● TASK REQUIREMENTS
Your reply should be only the number of lines in the records that contain the word "under".

----- DATA FOR THE TASK -----

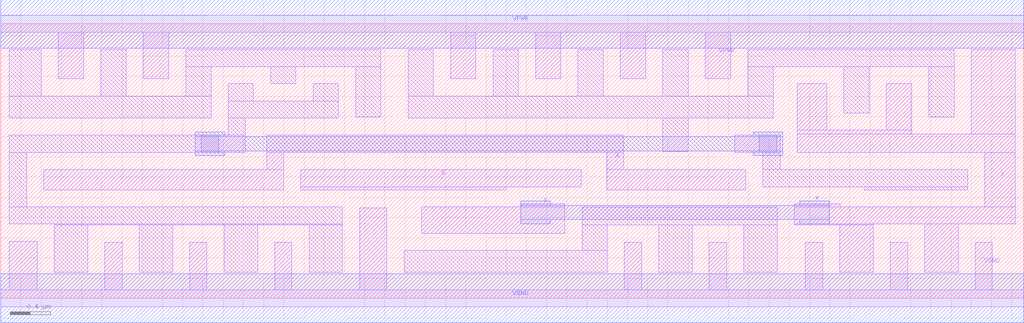
<source format=lef>
# Copyright 2020 The SkyWater PDK Authors
#
# Licensed under the Apache License, Version 2.0 (the "License");
# you may not use this file except in compliance with the License.
# You may obtain a copy of the License at
#
#     https://www.apache.org/licenses/LICENSE-2.0
#
# Unless required by applicable law or agreed to in writing, software
# distributed under the License is distributed on an "AS IS" BASIS,
# WITHOUT WARRANTIES OR CONDITIONS OF ANY KIND, either express or implied.
# See the License for the specific language governing permissions and
# limitations under the License.
#
# SPDX-License-Identifier: Apache-2.0

VERSION 5.5 ;
NAMESCASESENSITIVE ON ;
BUSBITCHARS "[]" ;
DIVIDERCHAR "/" ;
MACRO sky130_fd_sc_hd__xor2_4
  CLASS CORE ;
  SOURCE USER ;
  ORIGIN  0.000000  0.000000 ;
  SIZE  10.12000 BY  2.720000 ;
  SYMMETRY X Y R90 ;
  SITE unithd ;
  PIN A
    ANTENNAGATEAREA  1.980000 ;
    DIRECTION INPUT ;
    USE SIGNAL ;
    PORT
      LAYER li1 ;
        RECT 0.425000 1.075000 2.800000 1.275000 ;
        RECT 2.630000 1.275000 2.800000 1.445000 ;
        RECT 2.630000 1.445000 6.165000 1.615000 ;
        RECT 5.995000 1.075000 7.370000 1.275000 ;
        RECT 5.995000 1.275000 6.165000 1.445000 ;
    END
  END A
  PIN B
    ANTENNAGATEAREA  1.980000 ;
    DIRECTION INPUT ;
    USE SIGNAL ;
    PORT
      LAYER li1 ;
        RECT 2.970000 1.075000 5.000000 1.105000 ;
        RECT 2.970000 1.105000 5.740000 1.275000 ;
    END
  END B
  PIN X
    ANTENNAPARTIALMETALSIDEAREA  2.359000 ;
    DIRECTION OUTPUT ;
    USE SIGNAL ;
    PORT
      LAYER li1 ;
        RECT 4.165000 0.645000 5.580000 0.905000 ;
        RECT 5.150000 0.905000 5.580000 0.935000 ;
    END
    PORT
      LAYER li1 ;
        RECT 7.850000 0.725000  8.630000 0.735000 ;
        RECT 7.850000 0.735000 10.035000 0.905000 ;
        RECT 7.850000 0.905000  8.305000 0.935000 ;
        RECT 7.880000 1.445000 10.035000 1.625000 ;
        RECT 7.880000 1.625000  9.010000 1.665000 ;
        RECT 7.880000 1.665000  8.170000 2.125000 ;
        RECT 8.300000 0.255000  8.630000 0.725000 ;
        RECT 8.760000 1.665000  9.010000 2.125000 ;
        RECT 9.140000 0.255000  9.470000 0.735000 ;
        RECT 9.600000 1.625000 10.035000 2.465000 ;
        RECT 9.735000 0.905000 10.035000 1.445000 ;
    END
    PORT
      LAYER met1 ;
        RECT 5.145000 0.735000 5.435000 0.780000 ;
        RECT 5.145000 0.780000 8.195000 0.920000 ;
        RECT 5.145000 0.920000 5.435000 0.965000 ;
        RECT 7.905000 0.735000 8.195000 0.780000 ;
        RECT 7.905000 0.920000 8.195000 0.965000 ;
    END
  END X
  PIN VGND
    DIRECTION INOUT ;
    SHAPE ABUTMENT ;
    USE GROUND ;
    PORT
      LAYER li1 ;
        RECT 0.000000 -0.085000 10.120000 0.085000 ;
        RECT 0.085000  0.085000  0.360000 0.565000 ;
        RECT 1.030000  0.085000  1.200000 0.555000 ;
        RECT 1.870000  0.085000  2.040000 0.555000 ;
        RECT 2.710000  0.085000  2.880000 0.555000 ;
        RECT 3.550000  0.085000  3.820000 0.895000 ;
        RECT 6.170000  0.085000  6.340000 0.555000 ;
        RECT 7.010000  0.085000  7.180000 0.555000 ;
        RECT 7.960000  0.085000  8.130000 0.555000 ;
        RECT 8.800000  0.085000  8.970000 0.555000 ;
        RECT 9.640000  0.085000  9.810000 0.555000 ;
    END
    PORT
      LAYER met1 ;
        RECT 0.000000 -0.240000 10.120000 0.240000 ;
    END
  END VGND
  PIN VPWR
    DIRECTION INOUT ;
    SHAPE ABUTMENT ;
    USE POWER ;
    PORT
      LAYER li1 ;
        RECT 0.000000 2.635000 10.120000 2.805000 ;
        RECT 0.570000 2.175000  0.820000 2.635000 ;
        RECT 1.410000 2.175000  1.660000 2.635000 ;
        RECT 4.450000 2.175000  4.700000 2.635000 ;
        RECT 5.290000 2.175000  5.540000 2.635000 ;
        RECT 6.130000 2.175000  6.380000 2.635000 ;
        RECT 6.970000 2.175000  7.220000 2.635000 ;
    END
    PORT
      LAYER met1 ;
        RECT 0.000000 2.480000 10.120000 2.960000 ;
    END
  END VPWR
  OBS
    LAYER li1 ;
      RECT 0.085000 0.735000 3.380000 0.905000 ;
      RECT 0.085000 0.905000 0.255000 1.445000 ;
      RECT 0.085000 1.445000 2.420000 1.615000 ;
      RECT 0.085000 1.785000 2.080000 2.005000 ;
      RECT 0.085000 2.005000 0.400000 2.465000 ;
      RECT 0.530000 0.255000 0.860000 0.725000 ;
      RECT 0.530000 0.725000 3.380000 0.735000 ;
      RECT 0.990000 2.005000 1.240000 2.465000 ;
      RECT 1.370000 0.255000 1.700000 0.725000 ;
      RECT 1.830000 2.005000 2.080000 2.295000 ;
      RECT 1.830000 2.295000 3.760000 2.465000 ;
      RECT 2.210000 0.255000 2.540000 0.725000 ;
      RECT 2.250000 1.615000 2.420000 1.785000 ;
      RECT 2.250000 1.785000 3.340000 1.955000 ;
      RECT 2.250000 1.955000 2.500000 2.125000 ;
      RECT 2.670000 2.125000 2.920000 2.295000 ;
      RECT 3.050000 0.255000 3.380000 0.725000 ;
      RECT 3.090000 1.955000 3.340000 2.125000 ;
      RECT 3.510000 1.795000 3.760000 2.295000 ;
      RECT 3.990000 0.255000 6.000000 0.475000 ;
      RECT 4.030000 1.785000 7.640000 2.005000 ;
      RECT 4.030000 2.005000 4.280000 2.465000 ;
      RECT 4.870000 2.005000 5.120000 2.465000 ;
      RECT 5.710000 2.005000 5.960000 2.465000 ;
      RECT 5.750000 0.475000 6.000000 0.725000 ;
      RECT 5.750000 0.725000 7.680000 0.905000 ;
      RECT 6.510000 0.255000 6.840000 0.725000 ;
      RECT 6.550000 1.455000 6.800000 1.785000 ;
      RECT 6.550000 2.005000 6.800000 2.465000 ;
      RECT 7.260000 1.445000 7.710000 1.615000 ;
      RECT 7.350000 0.255000 7.680000 0.725000 ;
      RECT 7.390000 2.005000 7.640000 2.295000 ;
      RECT 7.390000 2.295000 9.430000 2.465000 ;
      RECT 7.540000 1.105000 9.565000 1.275000 ;
      RECT 7.540000 1.275000 7.710000 1.445000 ;
      RECT 8.340000 1.835000 8.590000 2.295000 ;
      RECT 8.540000 1.075000 9.565000 1.105000 ;
      RECT 9.180000 1.795000 9.430000 2.295000 ;
    LAYER mcon ;
      RECT 1.985000 1.445000 2.155000 1.615000 ;
      RECT 7.505000 1.445000 7.675000 1.615000 ;
    LAYER met1 ;
      RECT 1.925000 1.415000 2.215000 1.460000 ;
      RECT 1.925000 1.460000 7.735000 1.600000 ;
      RECT 1.925000 1.600000 2.215000 1.645000 ;
      RECT 7.445000 1.415000 7.735000 1.460000 ;
      RECT 7.445000 1.600000 7.735000 1.645000 ;
  END
END sky130_fd_sc_hd__xor2_4

</source>
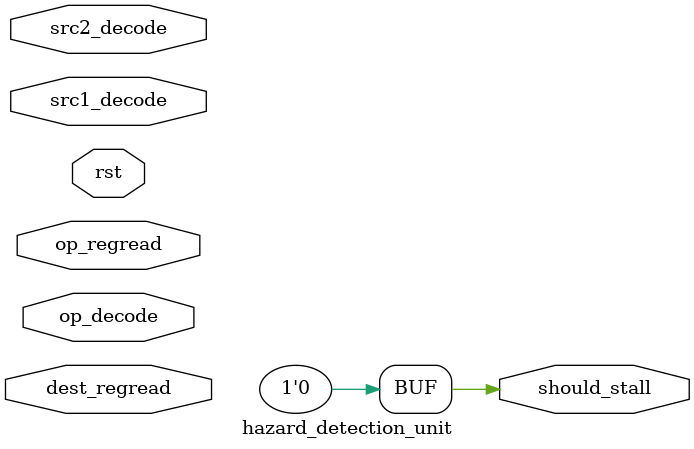
<source format=v>
module hazard_detection_unit (
    input rst,
    input [3:0] op_decode, op_regread,
    input [2:0] src1_decode, src2_decode, dest_regread,
    output reg should_stall
);
    wire src1_depend, src2_depend,temp_should_stall;
    assign src1_depend = ~(src1_decode^dest_regread);
    assign src2_depend = ~(src2_decode^dest_regread);
    assign temp_should_stall = src1_depend | src2_depend;
    
    always @(*) begin
        if(rst == 1'b1) begin
            should_stall <= 1'b0;
        end else begin
            case (op_regread)
                0100:
                    should_stall <= (src1_depend | src2_depend);
                default: 
                    should_stall <= 1'b0;
            endcase
        end
    end

endmodule

</source>
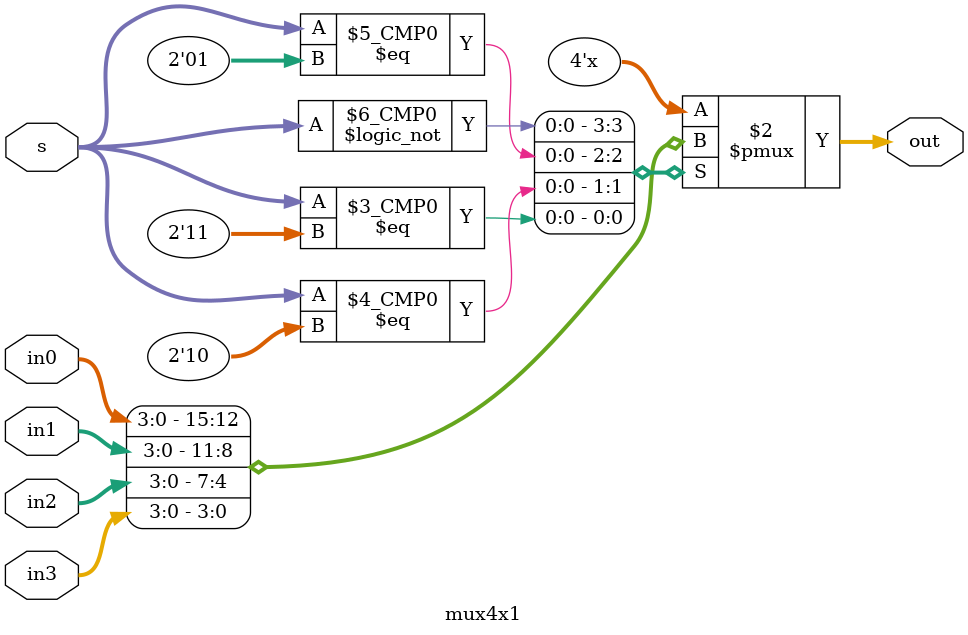
<source format=v>
`timescale 1ns / 1ps

module mux4x1(

 input [3:0] in0,
 input [3:0] in1,
 input [3:0] in2,
 input [3:0] in3,
 
 input [1:0] s, 
 output reg [3:0] out  );
    always @(*) begin
        case(s)
            0: out = in0;
            1: out = in1;
            2: out = in2;
            3: out = in3;
        endcase 
    end
endmodule
</source>
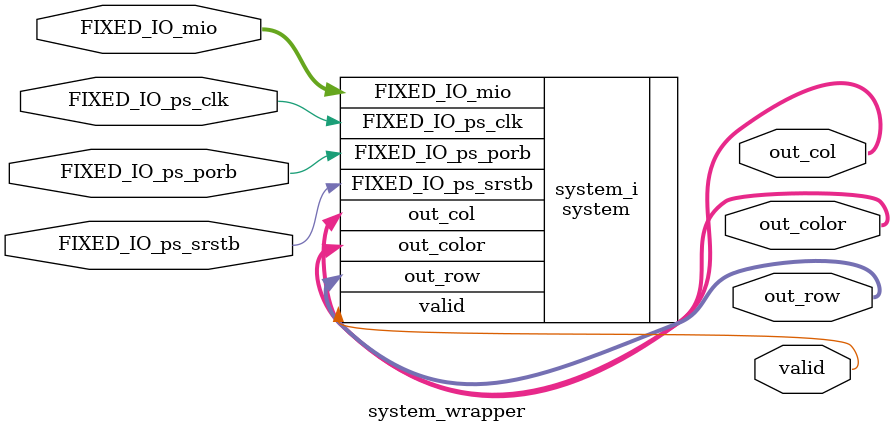
<source format=v>
`timescale 1 ps / 1 ps

module system_wrapper
   (FIXED_IO_mio,
    FIXED_IO_ps_clk,
    FIXED_IO_ps_porb,
    FIXED_IO_ps_srstb,
    out_col,
    out_color,
    out_row,
    valid);
  inout [53:0]FIXED_IO_mio;
  inout FIXED_IO_ps_clk;
  inout FIXED_IO_ps_porb;
  inout FIXED_IO_ps_srstb;
  output [10:0]out_col;
  output [3:0]out_color;
  output [9:0]out_row;
  output valid;

  wire [53:0]FIXED_IO_mio;
  wire FIXED_IO_ps_clk;
  wire FIXED_IO_ps_porb;
  wire FIXED_IO_ps_srstb;
  wire [10:0]out_col;
  wire [3:0]out_color;
  wire [9:0]out_row;
  wire valid;

system system_i
       (.FIXED_IO_mio(FIXED_IO_mio),
        .FIXED_IO_ps_clk(FIXED_IO_ps_clk),
        .FIXED_IO_ps_porb(FIXED_IO_ps_porb),
        .FIXED_IO_ps_srstb(FIXED_IO_ps_srstb),
        .out_col(out_col),
        .out_color(out_color),
        .out_row(out_row),
        .valid(valid));
endmodule

</source>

-----

● RESULT FOR THIS TASK
3